The standard BSD/GNU versions of cut do not respect escaped field delimiter. For example, given a file of comma-separated values (CSV) like so:

$ cat tests/inputs/books.csv
Author,Year,Title
Émile Zola,1865,La Confession de Claude
Samuel Beckett,1952,Waiting for Godot
Jules Verne,1870,"20,000 Leagues Under the Sea"

The comma in 20,000 Leagues Under the Sea is seen as a field delimiter and so the column is truncated:

$ cut -d , -f 3 tests/inputs/books.csv
Title
La Confession de Claude
Waiting for Godot
"20

This Rust version respects the escaped delimiter:

$ cutr -d , -f 3 tests/inputs/books.csv
Title
La Confession de Claude
Waiting for Godot
"20,000 Leagues Under the Sea"

Further, cut allows random selection of field but does not respect the order specified by the user.

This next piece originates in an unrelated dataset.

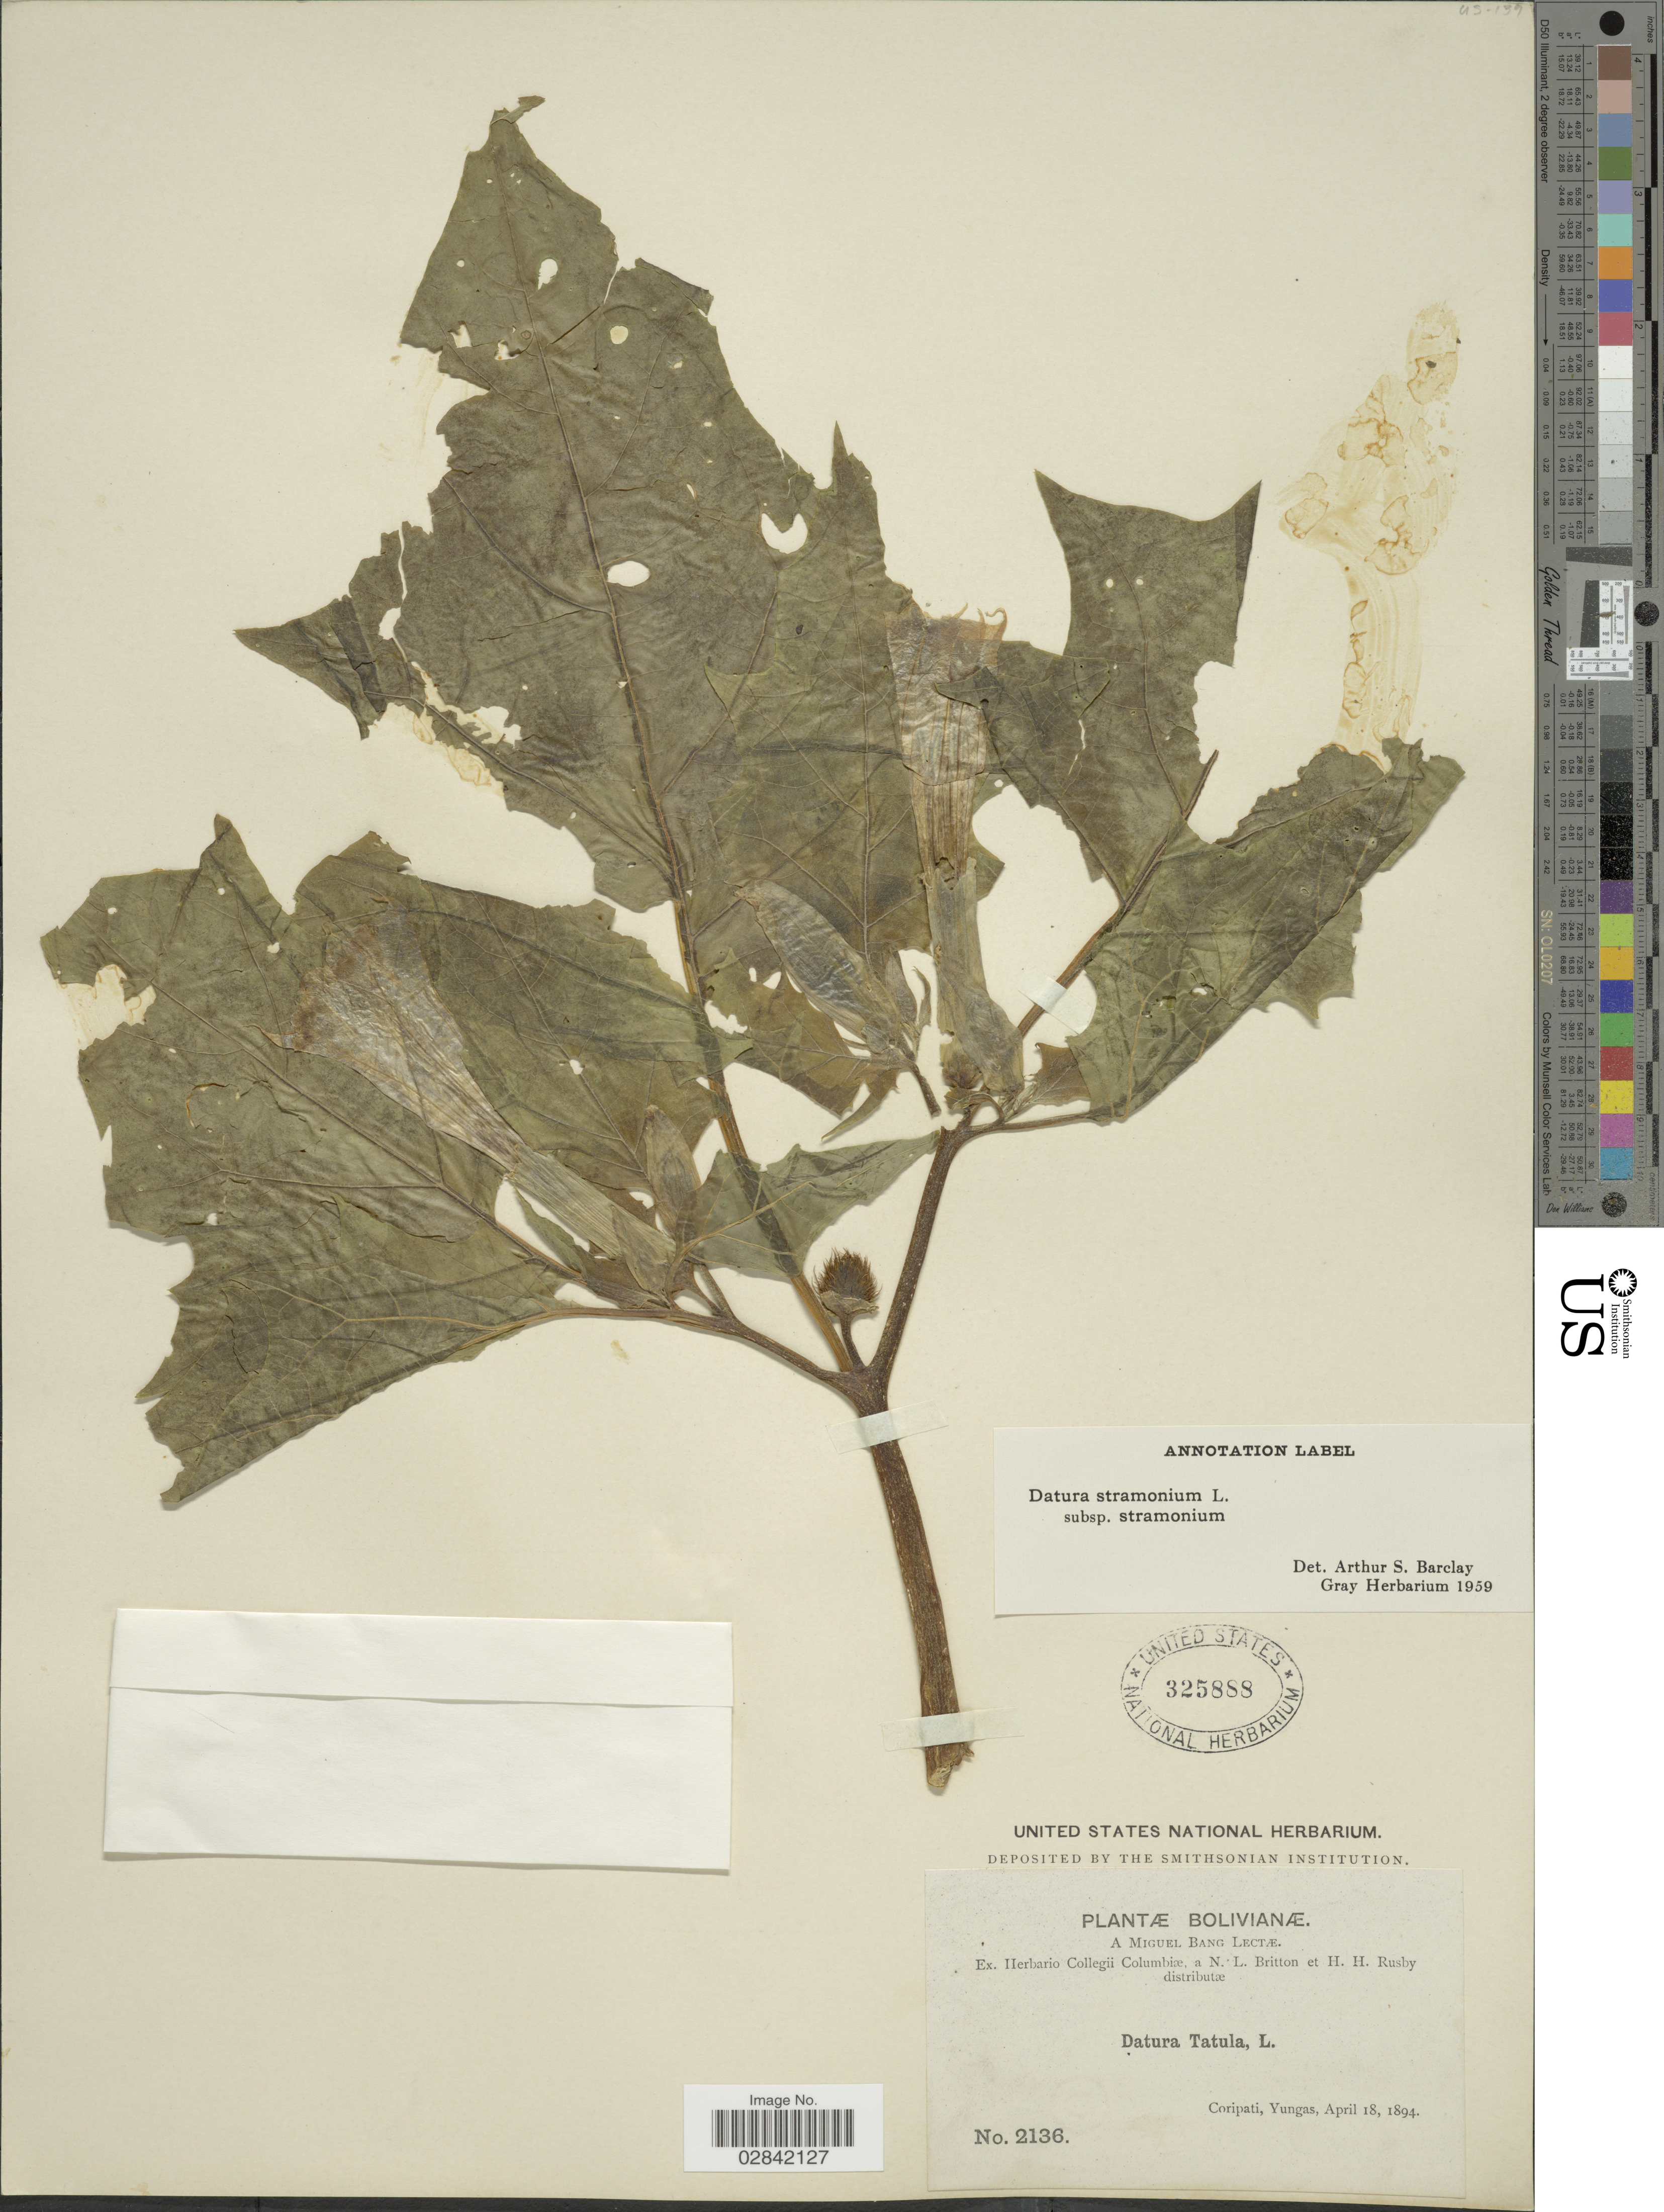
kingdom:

For example, in the following command, I would expect cut to return the columns ordered Year and then Author, but the tool returns them in their file order:

$ cut -d , -f 2,1 tests/inputs/books.csv
Author,Year
Émile Zola,1865
Samuel Beckett,1952
Jules Verne,1870

This Rust version will return the selections in the order requested:

$ cutr -d , -f 2,1 tests/inputs/books.csv
Year,Author
1865,Émile Zola
1952,Samuel Beckett
1870,Jules Verne

When parsing delimited files, the output field delimiter defaults to the input delimiter, but you may specify an alternate value. For example, the input file may be CSV but I want the output delimited with the tab character:

$cutr -d , -o $'\t' -f 2,1 tests/inputs/books.csv
Year	Author
1865	Émile Zola
1952	Samuel Beckett
1870	Jules Verne

TODO

  • The original cut tools allow for open selections such as -3 to indicate the first through third fields or 5- to indicate the fifth field to the end of the record. This version allows only closed ranges, so I would like to add this feature.